Supplied records
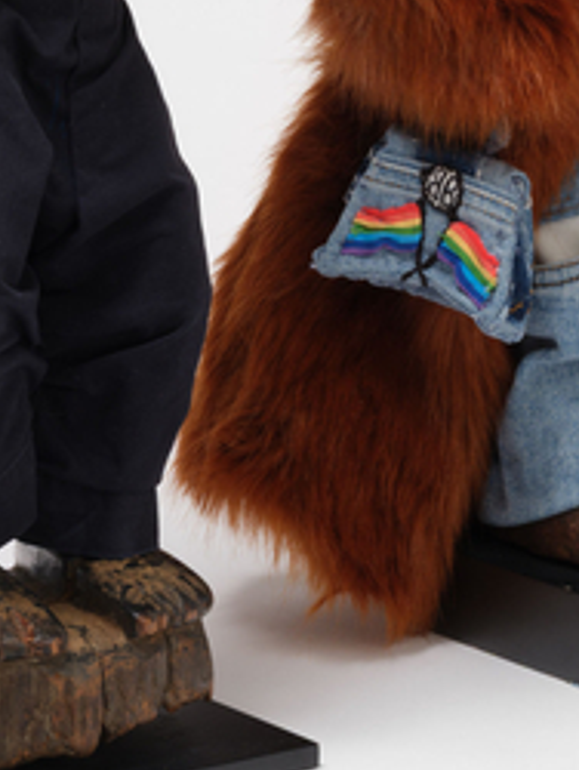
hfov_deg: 7.3
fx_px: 4542
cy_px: -379
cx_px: 345
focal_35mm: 204
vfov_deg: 9.4
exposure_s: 1/100
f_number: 18
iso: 100
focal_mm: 64
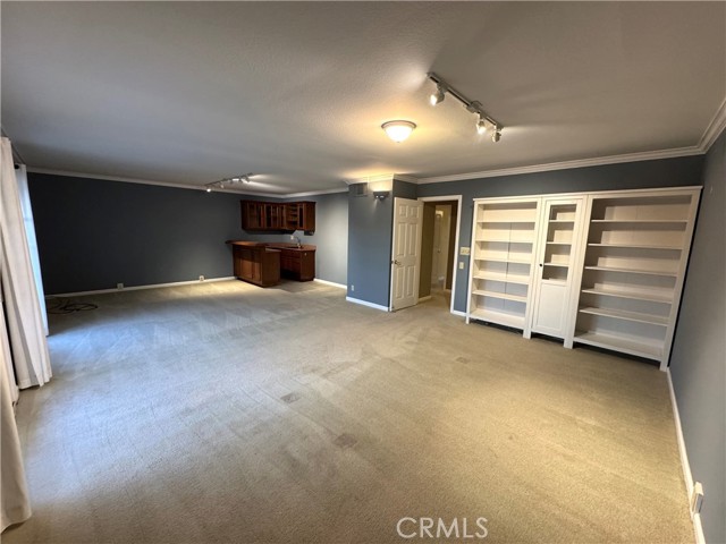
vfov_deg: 85.7
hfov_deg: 102.1
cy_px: 272
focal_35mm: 14
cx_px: 363
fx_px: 294
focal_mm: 2.22
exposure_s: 1/60
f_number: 2.2
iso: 320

About this task
What is needed is an exact printout of every record above, with the pictures left out.

Solution to this exercise
hfov_deg: 7.3
fx_px: 4542
cy_px: -379
cx_px: 345
focal_35mm: 204
vfov_deg: 9.4
exposure_s: 1/100
f_number: 18
iso: 100
focal_mm: 64
vfov_deg: 85.7
hfov_deg: 102.1
cy_px: 272
focal_35mm: 14
cx_px: 363
fx_px: 294
focal_mm: 2.22
exposure_s: 1/60
f_number: 2.2
iso: 320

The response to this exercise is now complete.